▸ EXERCISE
Please copy every one of the rows below line for line, with no change to any word, number or symbol.

▸ DATA FOR THIS TASK
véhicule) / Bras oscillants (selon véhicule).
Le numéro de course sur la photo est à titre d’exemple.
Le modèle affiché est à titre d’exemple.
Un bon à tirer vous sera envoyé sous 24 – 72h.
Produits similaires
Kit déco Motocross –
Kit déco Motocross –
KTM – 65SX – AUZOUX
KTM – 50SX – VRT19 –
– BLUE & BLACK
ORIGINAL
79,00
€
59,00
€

▸ EXERCISE RESPONSE
véhicule) / Bras oscillants (selon véhicule).
Le numéro de course sur la photo est à titre d’exemple.
Le modèle affiché est à titre d’exemple.
Un bon à tirer vous sera envoyé sous 24 – 72h.
Produits similaires
Kit déco Motocross –
Kit déco Motocross –
KTM – 65SX – AUZOUX
KTM – 50SX – VRT19 –
– BLUE & BLACK
ORIGINAL
79,00
€
59,00
€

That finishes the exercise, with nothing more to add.